Give again, word for word, every line in the entries below from the line with "conocimiento" up to and including the line with "la de los asistentes", and no other line.

Records from a dataset
- - - -
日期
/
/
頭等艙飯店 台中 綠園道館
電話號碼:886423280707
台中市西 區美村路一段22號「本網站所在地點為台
- - - -
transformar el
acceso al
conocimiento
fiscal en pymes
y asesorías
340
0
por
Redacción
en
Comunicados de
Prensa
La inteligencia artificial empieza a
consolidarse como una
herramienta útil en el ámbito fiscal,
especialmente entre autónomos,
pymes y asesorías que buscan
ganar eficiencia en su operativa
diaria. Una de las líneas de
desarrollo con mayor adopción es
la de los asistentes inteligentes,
- - - -
The completed task:
conocimiento
fiscal en pymes
y asesorías
340
0
por
Redacción
en
Comunicados de
Prensa
La inteligencia artificial empieza a
consolidarse como una
herramienta útil en el ámbito fiscal,
especialmente entre autónomos,
pymes y asesorías que buscan
ganar eficiencia en su operativa
diaria. Una de las líneas de
desarrollo con mayor adopción es
la de los asistentes inteligentes,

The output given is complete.